Saturday, May 5, 2007

The School Room

1874

The ringing notes of the school bell at 9 o'clock in the morning echo through every village and hamlet in the land. With books and lunch basket, children, little and large, hasten their response to its call. They gather in rooms of every size and of every grade of comfort, from the log cabin chinked with mud to the elegant and costly structure of brick furnished with apparatus and meeting every physical want.

However, the school-rooms may differ, the course of study is essentially the same in them all. The "three R's, reading, riting, and rithmetic," are the corner stones now, as they were in the olden time, of a good education, and teachers of every grade of culture and experience are drilling the juvenile mind in fractions, interest, and square root, in spelling and reading, in grammar and geography.

The school committee, the trustees, and the teachers are supposed by most parents to be quite competent to take entire charge of the children committed to their care, and when once school taxes are paid, books purchased, and the children entered, the parents are quite ready to throw all further responsibility upon the proper authorities.

Little do most of them trouble themselves about the teacher, whether or not he is competent mentally, morally for the task he has undertaken, for have not the school committee decided that, and who shall appeal from their decision?
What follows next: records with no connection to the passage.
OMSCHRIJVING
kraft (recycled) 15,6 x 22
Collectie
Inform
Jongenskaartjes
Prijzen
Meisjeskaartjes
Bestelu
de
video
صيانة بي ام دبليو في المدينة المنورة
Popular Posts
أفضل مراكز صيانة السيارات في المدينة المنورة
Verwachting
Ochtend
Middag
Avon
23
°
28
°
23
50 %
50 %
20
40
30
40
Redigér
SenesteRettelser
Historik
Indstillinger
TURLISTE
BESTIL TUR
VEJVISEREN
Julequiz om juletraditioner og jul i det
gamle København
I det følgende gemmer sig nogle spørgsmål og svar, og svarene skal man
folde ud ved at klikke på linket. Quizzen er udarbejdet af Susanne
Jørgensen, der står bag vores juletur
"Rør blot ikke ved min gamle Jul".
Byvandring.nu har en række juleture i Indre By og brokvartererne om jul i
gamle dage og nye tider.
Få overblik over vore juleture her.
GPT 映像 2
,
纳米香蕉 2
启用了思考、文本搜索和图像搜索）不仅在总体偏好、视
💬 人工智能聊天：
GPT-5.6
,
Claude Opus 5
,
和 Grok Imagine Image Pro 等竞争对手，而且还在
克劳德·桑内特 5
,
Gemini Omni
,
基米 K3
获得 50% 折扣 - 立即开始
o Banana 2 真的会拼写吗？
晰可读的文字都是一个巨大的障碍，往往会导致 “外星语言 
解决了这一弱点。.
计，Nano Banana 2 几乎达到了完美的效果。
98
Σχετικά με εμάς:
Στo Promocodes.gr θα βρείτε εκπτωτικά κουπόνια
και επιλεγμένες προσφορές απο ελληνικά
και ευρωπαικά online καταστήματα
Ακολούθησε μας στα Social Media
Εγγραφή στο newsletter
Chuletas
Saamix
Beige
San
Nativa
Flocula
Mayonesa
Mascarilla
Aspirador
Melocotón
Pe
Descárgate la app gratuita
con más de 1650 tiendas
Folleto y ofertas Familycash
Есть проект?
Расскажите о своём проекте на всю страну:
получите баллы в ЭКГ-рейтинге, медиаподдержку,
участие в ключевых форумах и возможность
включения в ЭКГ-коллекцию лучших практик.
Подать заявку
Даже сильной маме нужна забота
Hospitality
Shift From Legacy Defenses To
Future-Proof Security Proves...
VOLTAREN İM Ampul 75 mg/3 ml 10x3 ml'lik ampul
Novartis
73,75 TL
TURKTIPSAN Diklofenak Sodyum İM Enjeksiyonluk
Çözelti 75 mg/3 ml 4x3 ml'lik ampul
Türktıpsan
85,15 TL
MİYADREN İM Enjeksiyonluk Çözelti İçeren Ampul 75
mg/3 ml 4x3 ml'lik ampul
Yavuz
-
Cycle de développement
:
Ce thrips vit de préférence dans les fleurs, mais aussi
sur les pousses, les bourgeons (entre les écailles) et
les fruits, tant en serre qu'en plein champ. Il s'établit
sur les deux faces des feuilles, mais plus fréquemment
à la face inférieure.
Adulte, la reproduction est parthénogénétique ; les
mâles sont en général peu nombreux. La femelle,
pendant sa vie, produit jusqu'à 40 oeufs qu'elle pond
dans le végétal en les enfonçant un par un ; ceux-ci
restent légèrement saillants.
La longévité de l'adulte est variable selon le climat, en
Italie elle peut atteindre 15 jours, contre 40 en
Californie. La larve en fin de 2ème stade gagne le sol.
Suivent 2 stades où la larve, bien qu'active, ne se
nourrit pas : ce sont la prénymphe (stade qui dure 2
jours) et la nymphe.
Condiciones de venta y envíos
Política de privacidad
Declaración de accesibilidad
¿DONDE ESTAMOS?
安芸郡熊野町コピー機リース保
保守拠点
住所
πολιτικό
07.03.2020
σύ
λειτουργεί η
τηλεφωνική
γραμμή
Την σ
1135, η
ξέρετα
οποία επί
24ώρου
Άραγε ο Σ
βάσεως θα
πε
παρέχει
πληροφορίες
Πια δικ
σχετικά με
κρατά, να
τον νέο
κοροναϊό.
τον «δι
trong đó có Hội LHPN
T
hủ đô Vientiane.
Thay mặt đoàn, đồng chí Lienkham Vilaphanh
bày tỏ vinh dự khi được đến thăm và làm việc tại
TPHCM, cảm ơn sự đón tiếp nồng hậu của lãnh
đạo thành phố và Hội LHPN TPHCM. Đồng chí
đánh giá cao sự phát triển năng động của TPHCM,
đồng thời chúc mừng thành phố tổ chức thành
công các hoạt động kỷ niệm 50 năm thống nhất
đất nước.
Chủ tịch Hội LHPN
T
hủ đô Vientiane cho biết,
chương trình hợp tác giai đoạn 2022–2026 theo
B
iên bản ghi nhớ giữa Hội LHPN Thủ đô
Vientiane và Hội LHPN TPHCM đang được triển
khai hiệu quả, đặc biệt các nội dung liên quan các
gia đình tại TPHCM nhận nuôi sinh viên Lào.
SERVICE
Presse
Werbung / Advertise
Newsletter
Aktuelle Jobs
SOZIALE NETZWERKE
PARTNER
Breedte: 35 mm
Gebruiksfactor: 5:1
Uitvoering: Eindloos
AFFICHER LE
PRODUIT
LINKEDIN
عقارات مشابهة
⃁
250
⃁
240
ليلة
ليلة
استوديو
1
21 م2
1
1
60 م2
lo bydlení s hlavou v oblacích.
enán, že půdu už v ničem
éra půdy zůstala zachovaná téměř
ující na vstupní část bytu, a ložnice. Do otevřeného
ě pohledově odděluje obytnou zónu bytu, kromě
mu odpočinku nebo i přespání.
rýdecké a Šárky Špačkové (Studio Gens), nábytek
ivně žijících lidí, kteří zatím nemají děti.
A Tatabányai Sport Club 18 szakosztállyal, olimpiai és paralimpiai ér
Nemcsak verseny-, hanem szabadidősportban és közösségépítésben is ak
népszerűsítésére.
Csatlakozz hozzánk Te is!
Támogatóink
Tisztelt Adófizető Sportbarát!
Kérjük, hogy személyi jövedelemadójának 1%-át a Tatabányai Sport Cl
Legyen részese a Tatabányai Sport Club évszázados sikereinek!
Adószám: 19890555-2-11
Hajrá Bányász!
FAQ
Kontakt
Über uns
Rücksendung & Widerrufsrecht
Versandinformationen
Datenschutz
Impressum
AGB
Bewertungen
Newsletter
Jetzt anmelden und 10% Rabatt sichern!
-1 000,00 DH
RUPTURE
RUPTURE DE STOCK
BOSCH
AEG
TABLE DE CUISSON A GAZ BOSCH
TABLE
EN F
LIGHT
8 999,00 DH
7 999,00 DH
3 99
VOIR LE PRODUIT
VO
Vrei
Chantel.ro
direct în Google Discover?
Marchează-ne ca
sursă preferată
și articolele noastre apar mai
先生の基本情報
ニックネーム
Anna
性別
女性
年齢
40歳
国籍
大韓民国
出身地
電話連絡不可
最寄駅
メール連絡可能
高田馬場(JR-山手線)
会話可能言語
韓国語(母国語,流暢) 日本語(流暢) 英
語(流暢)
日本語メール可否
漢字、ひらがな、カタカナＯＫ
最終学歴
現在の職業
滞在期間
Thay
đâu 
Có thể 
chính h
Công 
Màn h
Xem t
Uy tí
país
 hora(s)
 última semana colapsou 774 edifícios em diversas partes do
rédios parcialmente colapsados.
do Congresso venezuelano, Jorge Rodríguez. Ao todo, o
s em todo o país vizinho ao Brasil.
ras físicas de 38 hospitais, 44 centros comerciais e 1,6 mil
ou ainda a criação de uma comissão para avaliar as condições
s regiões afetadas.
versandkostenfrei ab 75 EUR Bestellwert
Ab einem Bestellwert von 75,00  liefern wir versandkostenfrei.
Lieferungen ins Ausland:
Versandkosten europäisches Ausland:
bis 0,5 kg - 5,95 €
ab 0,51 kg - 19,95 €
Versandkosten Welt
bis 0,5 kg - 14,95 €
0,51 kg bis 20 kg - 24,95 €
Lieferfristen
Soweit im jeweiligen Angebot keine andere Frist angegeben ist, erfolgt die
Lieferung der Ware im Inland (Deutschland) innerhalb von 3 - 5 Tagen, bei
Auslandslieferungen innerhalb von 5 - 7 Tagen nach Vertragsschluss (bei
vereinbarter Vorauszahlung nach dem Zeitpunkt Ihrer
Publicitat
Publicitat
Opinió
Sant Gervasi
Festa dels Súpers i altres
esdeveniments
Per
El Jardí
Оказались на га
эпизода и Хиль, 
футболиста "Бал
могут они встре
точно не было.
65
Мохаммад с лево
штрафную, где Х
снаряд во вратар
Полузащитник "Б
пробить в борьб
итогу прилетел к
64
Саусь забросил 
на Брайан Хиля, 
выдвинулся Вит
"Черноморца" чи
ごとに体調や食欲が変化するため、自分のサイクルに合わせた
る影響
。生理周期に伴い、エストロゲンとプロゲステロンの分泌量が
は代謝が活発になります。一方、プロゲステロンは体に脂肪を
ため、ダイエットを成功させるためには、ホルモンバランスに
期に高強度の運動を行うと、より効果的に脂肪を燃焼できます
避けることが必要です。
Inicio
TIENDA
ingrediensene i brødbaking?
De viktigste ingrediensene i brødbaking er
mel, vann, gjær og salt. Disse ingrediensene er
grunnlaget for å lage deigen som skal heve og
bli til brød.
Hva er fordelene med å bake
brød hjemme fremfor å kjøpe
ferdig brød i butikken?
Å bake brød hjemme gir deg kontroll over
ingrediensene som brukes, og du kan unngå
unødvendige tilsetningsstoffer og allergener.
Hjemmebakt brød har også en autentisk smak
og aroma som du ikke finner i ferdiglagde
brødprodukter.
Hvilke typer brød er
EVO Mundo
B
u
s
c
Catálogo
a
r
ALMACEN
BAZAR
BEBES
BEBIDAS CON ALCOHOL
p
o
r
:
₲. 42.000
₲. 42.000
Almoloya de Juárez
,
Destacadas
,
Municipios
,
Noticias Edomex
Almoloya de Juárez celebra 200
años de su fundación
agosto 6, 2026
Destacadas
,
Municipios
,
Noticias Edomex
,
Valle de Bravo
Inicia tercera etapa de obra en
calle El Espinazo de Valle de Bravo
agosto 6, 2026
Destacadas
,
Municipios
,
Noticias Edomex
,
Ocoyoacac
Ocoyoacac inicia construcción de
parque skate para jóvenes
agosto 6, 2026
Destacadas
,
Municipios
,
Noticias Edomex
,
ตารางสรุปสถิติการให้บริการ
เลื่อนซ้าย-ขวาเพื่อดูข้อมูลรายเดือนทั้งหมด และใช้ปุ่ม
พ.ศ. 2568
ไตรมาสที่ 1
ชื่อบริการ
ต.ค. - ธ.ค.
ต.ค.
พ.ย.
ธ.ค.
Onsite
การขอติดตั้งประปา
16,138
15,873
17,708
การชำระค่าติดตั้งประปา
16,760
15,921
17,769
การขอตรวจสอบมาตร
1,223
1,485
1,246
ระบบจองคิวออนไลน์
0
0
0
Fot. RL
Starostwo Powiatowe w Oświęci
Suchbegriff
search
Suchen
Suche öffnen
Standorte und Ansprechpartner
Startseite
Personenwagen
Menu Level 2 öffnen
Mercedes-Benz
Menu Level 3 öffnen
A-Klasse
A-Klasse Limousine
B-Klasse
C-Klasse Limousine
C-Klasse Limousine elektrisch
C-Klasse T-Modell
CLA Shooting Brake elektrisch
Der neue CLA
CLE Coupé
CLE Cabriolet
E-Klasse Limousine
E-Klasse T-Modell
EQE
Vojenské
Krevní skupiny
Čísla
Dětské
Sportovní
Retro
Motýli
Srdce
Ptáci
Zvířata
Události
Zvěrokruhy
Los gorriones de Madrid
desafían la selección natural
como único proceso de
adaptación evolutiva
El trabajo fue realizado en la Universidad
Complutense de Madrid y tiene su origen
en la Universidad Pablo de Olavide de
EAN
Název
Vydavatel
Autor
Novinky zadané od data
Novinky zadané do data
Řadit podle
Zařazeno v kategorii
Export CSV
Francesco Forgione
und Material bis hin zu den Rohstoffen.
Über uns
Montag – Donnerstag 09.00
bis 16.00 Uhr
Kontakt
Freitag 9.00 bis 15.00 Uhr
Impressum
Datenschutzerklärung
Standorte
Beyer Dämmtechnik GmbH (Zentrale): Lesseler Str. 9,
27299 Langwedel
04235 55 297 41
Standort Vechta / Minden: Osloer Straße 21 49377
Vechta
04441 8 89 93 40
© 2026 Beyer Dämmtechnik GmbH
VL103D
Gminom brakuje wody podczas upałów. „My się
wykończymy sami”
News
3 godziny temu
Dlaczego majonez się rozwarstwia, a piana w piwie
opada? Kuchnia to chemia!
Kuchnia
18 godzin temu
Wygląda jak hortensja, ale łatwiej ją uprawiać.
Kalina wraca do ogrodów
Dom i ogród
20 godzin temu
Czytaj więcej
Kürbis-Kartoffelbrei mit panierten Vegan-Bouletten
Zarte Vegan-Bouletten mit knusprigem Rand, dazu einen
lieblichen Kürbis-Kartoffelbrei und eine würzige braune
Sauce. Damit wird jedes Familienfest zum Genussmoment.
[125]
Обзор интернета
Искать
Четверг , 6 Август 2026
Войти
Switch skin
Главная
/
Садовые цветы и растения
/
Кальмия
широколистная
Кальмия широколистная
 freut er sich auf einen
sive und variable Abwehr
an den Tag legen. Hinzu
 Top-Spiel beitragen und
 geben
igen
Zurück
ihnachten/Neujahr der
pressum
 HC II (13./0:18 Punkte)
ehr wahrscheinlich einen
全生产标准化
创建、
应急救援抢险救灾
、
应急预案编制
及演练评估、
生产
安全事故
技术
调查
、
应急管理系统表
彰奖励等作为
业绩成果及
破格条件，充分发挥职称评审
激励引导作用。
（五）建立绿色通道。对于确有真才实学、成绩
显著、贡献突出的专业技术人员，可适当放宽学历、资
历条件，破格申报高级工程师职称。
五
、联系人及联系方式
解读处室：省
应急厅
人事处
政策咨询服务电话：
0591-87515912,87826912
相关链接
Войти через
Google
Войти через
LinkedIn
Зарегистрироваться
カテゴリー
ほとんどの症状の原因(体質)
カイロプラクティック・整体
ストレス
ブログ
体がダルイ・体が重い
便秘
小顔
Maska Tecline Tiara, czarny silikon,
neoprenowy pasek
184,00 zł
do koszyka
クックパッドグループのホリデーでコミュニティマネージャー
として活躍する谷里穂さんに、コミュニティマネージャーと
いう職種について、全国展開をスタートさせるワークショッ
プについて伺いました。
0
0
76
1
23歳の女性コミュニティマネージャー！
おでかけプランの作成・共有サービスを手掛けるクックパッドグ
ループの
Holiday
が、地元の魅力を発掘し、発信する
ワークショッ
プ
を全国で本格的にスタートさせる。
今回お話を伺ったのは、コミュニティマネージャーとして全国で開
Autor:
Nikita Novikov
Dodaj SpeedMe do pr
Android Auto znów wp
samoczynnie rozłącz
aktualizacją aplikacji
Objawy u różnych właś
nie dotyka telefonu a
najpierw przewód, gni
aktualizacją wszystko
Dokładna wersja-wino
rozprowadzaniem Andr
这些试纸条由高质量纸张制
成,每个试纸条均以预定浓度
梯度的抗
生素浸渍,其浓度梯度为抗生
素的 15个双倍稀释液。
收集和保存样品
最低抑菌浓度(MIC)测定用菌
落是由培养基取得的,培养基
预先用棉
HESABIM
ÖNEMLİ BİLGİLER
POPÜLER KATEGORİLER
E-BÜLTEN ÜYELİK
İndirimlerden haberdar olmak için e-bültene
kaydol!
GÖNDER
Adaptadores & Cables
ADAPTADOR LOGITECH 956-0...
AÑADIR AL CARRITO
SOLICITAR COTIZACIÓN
So the teacher is left quite to himself in his little empire, and without sympathy or co-operation on the part of parents discharges his duties and receives his pay.

In the old days when "boarding round" was the fashion it was not easy for the teacher and the parents to remain unacquainted, but now it is by no means an uncommon circumstance for them never to meet. "Have you been in the school lately?" we ask frequently. "No," is the invariable reply, "I'm intending to go, but haven't got there yet."

Now we believe that intelligent co-operation between parents and teachers is essential to the best results in education, and that every parent should, as far as possible, note the daily progress of his child in his studies, that he should assure the teacher of his cordial and earnest sympathy and support in the arduous labors of the school-room, and by his own occasional presence there, show his interest in the progress of the school.